Après l'immense succès de leur Nozze di Figaro de février 2005 à l'Atelier d'opéra de l'Université de Montréal, Jean-François Rivest, le chef de l'Orchestre de l'UdM, et le metteur en scène Benoît Brière se devaient de nous donner Don Giovanni. C'est fait: il s'agit d'un spectacle magnifique mais très long, qui totalise plus de trois heures, avec des dialogues qui n'en finissent plus et un seul entracte de 20 minutes.

Encore une fois, la salle Claude-Champagne est transformée en théâtre lyrique selon l'heureuse formule établie: une vaste plateforme de jeu surplombe la scène et celle-ci devient fosse d'orchestre; l'action se déploie occasionnellement jusque dans les deux loges latérales.

 

La mise en scène de Brière, lui-même comédien, est celle d'un homme de théâtre, mais d'un homme de théâtre qui tient toujours compte de l'aspect musical et vocal - Rivest ne tolérerait jamais qu'il en soit autrement! - et qui respecte certaines traditions sans tomber dans le conventionnel.
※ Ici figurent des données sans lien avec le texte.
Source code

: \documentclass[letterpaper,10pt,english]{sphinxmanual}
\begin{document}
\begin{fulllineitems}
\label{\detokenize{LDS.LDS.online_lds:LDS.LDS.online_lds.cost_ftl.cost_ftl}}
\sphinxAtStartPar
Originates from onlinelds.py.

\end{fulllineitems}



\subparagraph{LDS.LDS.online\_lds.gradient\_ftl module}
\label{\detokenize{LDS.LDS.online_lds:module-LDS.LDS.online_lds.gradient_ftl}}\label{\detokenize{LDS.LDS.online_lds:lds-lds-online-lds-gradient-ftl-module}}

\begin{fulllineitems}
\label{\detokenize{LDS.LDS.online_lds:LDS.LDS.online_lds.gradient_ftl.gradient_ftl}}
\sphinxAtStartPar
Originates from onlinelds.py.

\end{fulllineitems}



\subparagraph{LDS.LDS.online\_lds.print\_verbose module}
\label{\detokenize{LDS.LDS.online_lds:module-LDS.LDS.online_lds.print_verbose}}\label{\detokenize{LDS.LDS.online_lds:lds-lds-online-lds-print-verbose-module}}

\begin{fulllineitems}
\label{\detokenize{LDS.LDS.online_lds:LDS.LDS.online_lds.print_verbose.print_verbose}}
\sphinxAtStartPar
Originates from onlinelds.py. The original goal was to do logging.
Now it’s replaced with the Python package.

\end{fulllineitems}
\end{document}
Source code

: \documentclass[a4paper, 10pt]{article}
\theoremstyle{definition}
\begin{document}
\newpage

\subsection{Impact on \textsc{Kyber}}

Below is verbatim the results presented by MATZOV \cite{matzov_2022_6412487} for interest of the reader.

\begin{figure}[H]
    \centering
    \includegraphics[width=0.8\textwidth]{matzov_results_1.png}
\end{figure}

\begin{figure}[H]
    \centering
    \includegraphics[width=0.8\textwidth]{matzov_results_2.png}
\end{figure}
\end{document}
Son Don Giovanni se déroule en costumes d'époque, comme cela se faisait avant les fameuses et inutiles tentatives de «modernisation», et il reste parfaitement convaincant. Quel réconfort après le Macbeth défiguré de M. Cyr!

Brière anime continuellement le plateau et fait jouer tous ses sujets avec un parfait naturel. Ainsi, Donna Elvira, rejetée par Don Juan qu'elle s'entête à relancer, est vraiment présentée comme une folle. Tous les personnages sont d'ailleurs caractérisés avec force. C'est du moins l'impression que donne la distribution de la première, mercredi soir, et qui revient ce soir.

On y a vu et entendu, dans le rôle-titre, un baryton de 21 ans, Jean-Michel Richer (le même âge que le créateur, Luigi Bassi), qui a pourtant l'air d'un homme de 35 ans, projette une voix déjà ferme bien qu'appelée à se développer, et qui joue le personnage de Don Juan avec toute la séduction et le cynisme d'un chanteur d'expérience.

En fait, le spectacle ne nous apporte aucune révélation d'ordre vocal, bien qu'il faille signaler l'endurance de tous ces débutants à traverser une partition d'une telle difficulté. Kristin Hoff (Donna Elvira) est simplement correcte, Kyra Folk-Farber (Donna Anna) a une voix assez dure, David-Olivier Chénard (Leporello) est un baryton assez quelconque. Je dirais même que Andrzej Stec (Don Ottavio) et Mark Wells (Masetto) ont une façon de chanter qui correspond tout à fait aux personnages niais qu'ils incarnent. Ce qui est peut-être voulu.

De l'ensemble se détache, pour la voix et surtout le jeu, Samantha Louis-Jean, en Zerlina. La scène où Don Juan la séduit en pleines noces est génialement menée, comme l'est celle où Zerlina cherche à ramener à elle son pauvre Masetto ridiculisé.

Les différents lieux de l'action sont projetés sur un immense écran devant lequel jouent les interprètes. Les costumes sont bien choisis, sauf celui de Leporello, qui lui donne l'air d'un clochard. L'apparition de la statue du Commandeur, à la fin, est toujours un problème et c'est encore le cas ici.

Au pupitre, Rivest tire de l'OUM une extraordinaire puissance dramatique, et ce dès l'ouverture où tonne déjà l'orage qui emportera le séducteur. Rivest a choisi la version originale de 1787, ce qui nous prive des airs «Dalla sua pace» (d'Ottavio) et «Mi tradi» (d'Elvira) ajoutés à Vienne l'année suivante.

_____________________________________________________________________________________

DON GIOVANNI, opéra en deux actes, livret de Lorenzo da Ponte, musique de Wolfgang Amadeus Mozart, K. 527 (1787). Production: Atelier d'opéra de l'Université de Montréal. Salle Claude-Champagne de l'UdM. Première mercredi soir. Autres représentations: auj. et dem., 19h30. Avec surtitres français et anglais. Mise en scène: Benoît Brière. Décors et costumes: Judy Jonker. Éclairages: Nicolas Ricard. Choeur de l'Atelier d'opéra et Orchestre de l'Université de Montréal. Direction musicale: Jean-François Rivest.